Das Haus, in dem Finn gewohnt hatte, lag unmittelbar hinter einem durch ein Haus gebildeten Torbogen, der die Siedlung von der Borsigallee abschirmte. Auf der anderen Seite der viel befahrenen Straße lagen die Sportstätten des FSV und der Eintracht in trauter Nachbarschaft.
Bohlan parkte den Wagen am Straßenrand, während Will eine Nachricht ins Handy tippte. Er ließ seinen Blick über die Häuserzeilen der Schäfflestraße schweifen, die wie an einer Kette aufgezogen hinter einer Platanenreihe standen. Die Häuser waren zweigeschossig, die Fassaden mit Klappläden bestückt. Die Siedlung war im ersten Jahrzehnt des vergangenen Jahrhunderts als Arbeitersiedlung erbaut worden, gleichzeitig mit dem Bau des Osthafens.

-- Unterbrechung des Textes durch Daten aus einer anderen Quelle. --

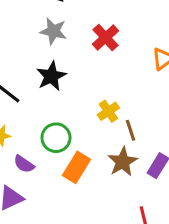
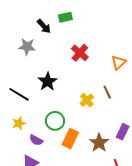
gray star: (53, 31) -> (27, 47), moved
brown line: (130, 130) -> (107, 92), moved
brown star: (123, 162) -> (99, 143), moved

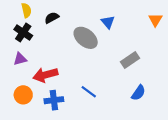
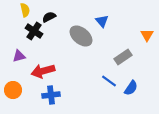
orange triangle: (155, 20) -> (147, 35), moved
black cross: (23, 33) -> (34, 31), moved
blue line: (89, 92) -> (109, 81), moved
orange circle: (23, 95) -> (13, 90), moved

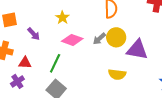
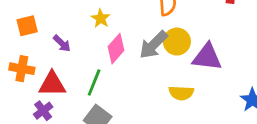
gray arrow: (99, 39) -> (153, 45), size x1.6
pink diamond: (72, 40) -> (116, 49), turned -65
red triangle: (25, 63) -> (52, 84), size x1.5

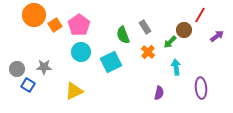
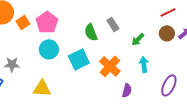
red line: (200, 15) -> (168, 12), turned 35
brown circle: (184, 30) -> (167, 33), moved
orange cross: (148, 52) -> (110, 66), moved, size x1.5
purple ellipse: (201, 88) -> (169, 85), turned 30
yellow triangle: (74, 91) -> (42, 88), turned 30

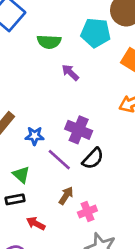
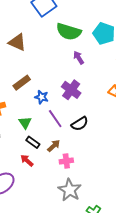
green semicircle: (49, 42) -> (69, 32), size x1.4
purple cross: (79, 130) -> (71, 90), moved
black rectangle: (15, 199) -> (33, 142), moved, turned 32

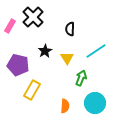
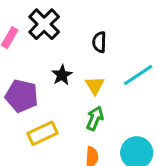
green arrow: (81, 78) -> (95, 118), moved
yellow rectangle: (32, 90) -> (43, 133), turned 36

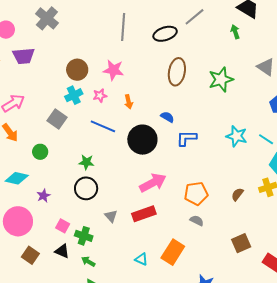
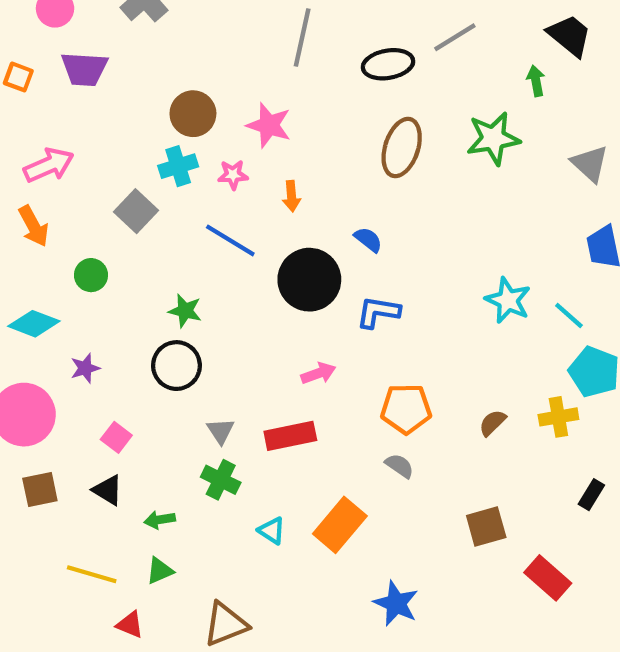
green star: (221, 79) -> (493, 138), moved
blue L-shape: (187, 138) -> (378, 312), moved
pink arrow: (153, 183) -> (318, 373), size x0.6
green cross: (84, 236) -> (221, 480), moved
brown square: (30, 255) -> (40, 489), turned 36
green arrow: (88, 262) -> (160, 520), turned -48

»Komm schon!«, sagte Bohlan.
Will steckte das Handy ein und folgte ihm zum Eingang des Wohnhauses. Bohlan kramte etwas umständlich den Schlüssel aus der Jackentasche, den Steinbrecher Finns Jacke entnommen hatte. Die beiden betraten das Treppenhaus. Bohlan fühlte sich wie auf einer Zeitreise. Das Gebäude war in den letzten vierzig Jahren nicht renoviert worden. Die Holztreppen waren abgelaufen, von den Wänden bröckelte die Farbe. Zudem herrschte eine unnatürliche Stille. Alle Bewohner schienen ausgeflogen zu sein. Vor Finns Wohnungstür versicherte sich der Kommissar am Klingelschild nochmals, dass sie die richtige Wohnung vor sich hatten. »Finn Bauernfeind« stand dort auf einem gelben Band, das einem Etikettendrucker entstammte. Bohlan steckte den Schlüssel ins Schloss. Nach zwei Umdrehungen öffnete sich die Tür. Kurz darauf standen sie im engen Flur einer Drei-Zimmer-Wohnung.

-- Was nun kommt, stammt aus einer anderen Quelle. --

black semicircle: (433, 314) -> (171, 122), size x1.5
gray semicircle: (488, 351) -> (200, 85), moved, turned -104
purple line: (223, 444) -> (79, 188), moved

Sonnenstrahlen fielen durch das schmutzige Wohnzimmerfenster. Gardinen oder Jalousien waren keine angebracht. Überall lagen Zeitungen und Zeitschriften herum, im Regal stapelten sich Bücher über Bankgeschäfte. Davor stand eine prall gefüllte Aktentasche.

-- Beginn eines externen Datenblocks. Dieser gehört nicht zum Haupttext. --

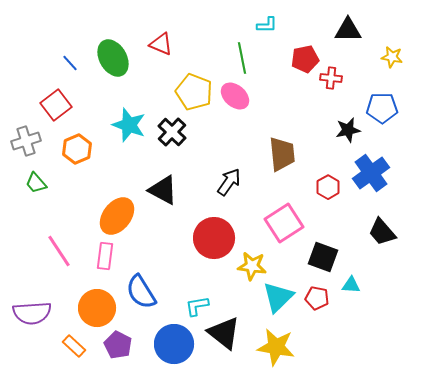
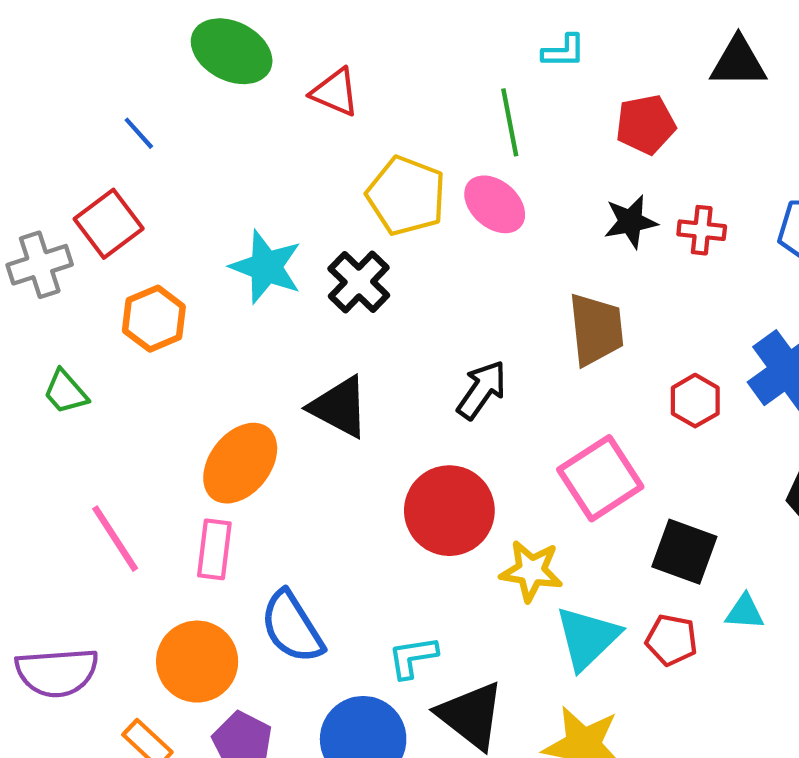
green ellipse: (113, 58) -> (232, 51), moved, turned -33
red cross: (331, 78) -> (702, 230), moved
black star: (348, 130) -> (631, 222), moved
gray cross: (26, 141) -> (40, 265), moved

»Wo sollen wir anfangen?«, fragte Will, nachdem sie sich einen kurzen Überblick über die Wohnung verschafft hatten.
»Kümmere dich ums Arbeitszimmer«, antwortete Bohlan und ging selbst in Richtung Schlafzimmer, das eine Tür weiter lag.
Er öffnete vorsichtig einen Schrank und fand einige Herrenanzüge und Hemden in verschiedenen Farben. T-Shirts und Pullover waren ordentlich gefaltet. Aber außer Kleidungsstücken konnte er nichts finden. Er drehte sich um, stiefelte wieder durch den Flur. Will wühlte sich inzwischen durch allerlei Papierkram.
»Und, was Interessantes?«, fragte Bohlan leise.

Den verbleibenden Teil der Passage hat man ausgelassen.